* SUPPLIED INFORMATION:

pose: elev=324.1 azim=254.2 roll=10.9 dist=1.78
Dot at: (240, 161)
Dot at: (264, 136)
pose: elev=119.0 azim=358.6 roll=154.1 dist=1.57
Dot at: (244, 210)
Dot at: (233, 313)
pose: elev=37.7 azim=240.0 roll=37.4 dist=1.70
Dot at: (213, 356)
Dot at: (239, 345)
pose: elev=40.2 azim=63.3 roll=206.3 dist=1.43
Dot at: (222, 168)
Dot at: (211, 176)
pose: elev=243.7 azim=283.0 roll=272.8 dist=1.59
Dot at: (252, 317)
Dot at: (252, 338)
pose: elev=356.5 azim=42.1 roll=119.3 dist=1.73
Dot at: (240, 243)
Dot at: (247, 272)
==
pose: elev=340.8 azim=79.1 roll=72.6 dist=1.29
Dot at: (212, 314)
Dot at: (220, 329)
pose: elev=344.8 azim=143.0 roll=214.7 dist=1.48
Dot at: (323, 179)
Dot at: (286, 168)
* * *
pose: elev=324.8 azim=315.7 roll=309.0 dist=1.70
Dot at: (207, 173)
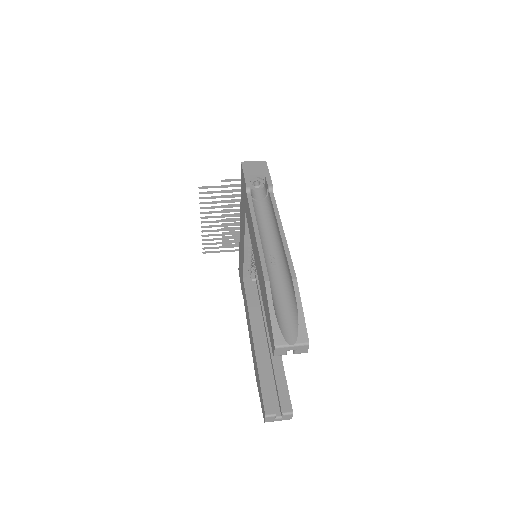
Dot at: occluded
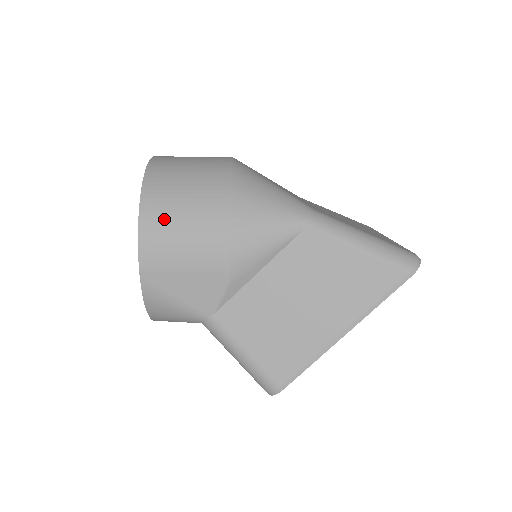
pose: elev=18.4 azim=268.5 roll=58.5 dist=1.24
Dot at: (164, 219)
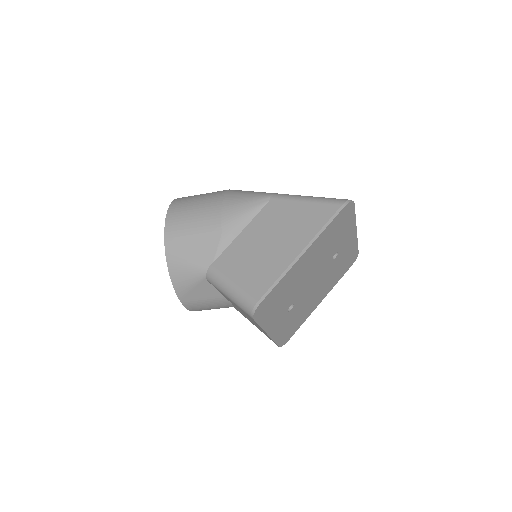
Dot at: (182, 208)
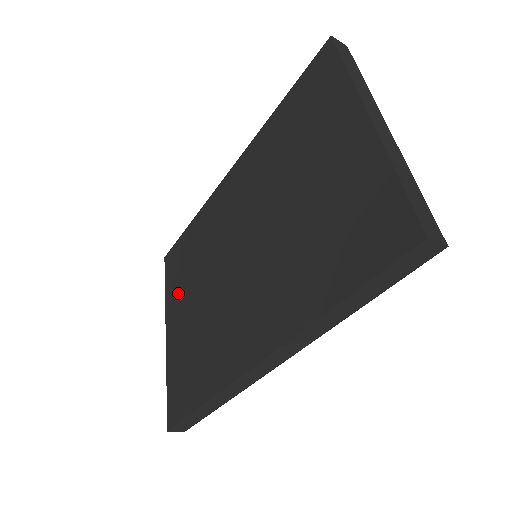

* OBJECTIVE: Copy the material word for word, beginning at the line that contains "pose: elev=37.7 azim=240.0" and stopping after the line that contains "Dot at: (247, 272)".

* RESULT:
pose: elev=37.7 azim=240.0 roll=37.4 dist=1.70
Dot at: (213, 356)
Dot at: (239, 345)
pose: elev=40.2 azim=63.3 roll=206.3 dist=1.43
Dot at: (222, 168)
Dot at: (211, 176)
pose: elev=243.7 azim=283.0 roll=272.8 dist=1.59
Dot at: (252, 317)
Dot at: (252, 338)
pose: elev=356.5 azim=42.1 roll=119.3 dist=1.73
Dot at: (240, 243)
Dot at: (247, 272)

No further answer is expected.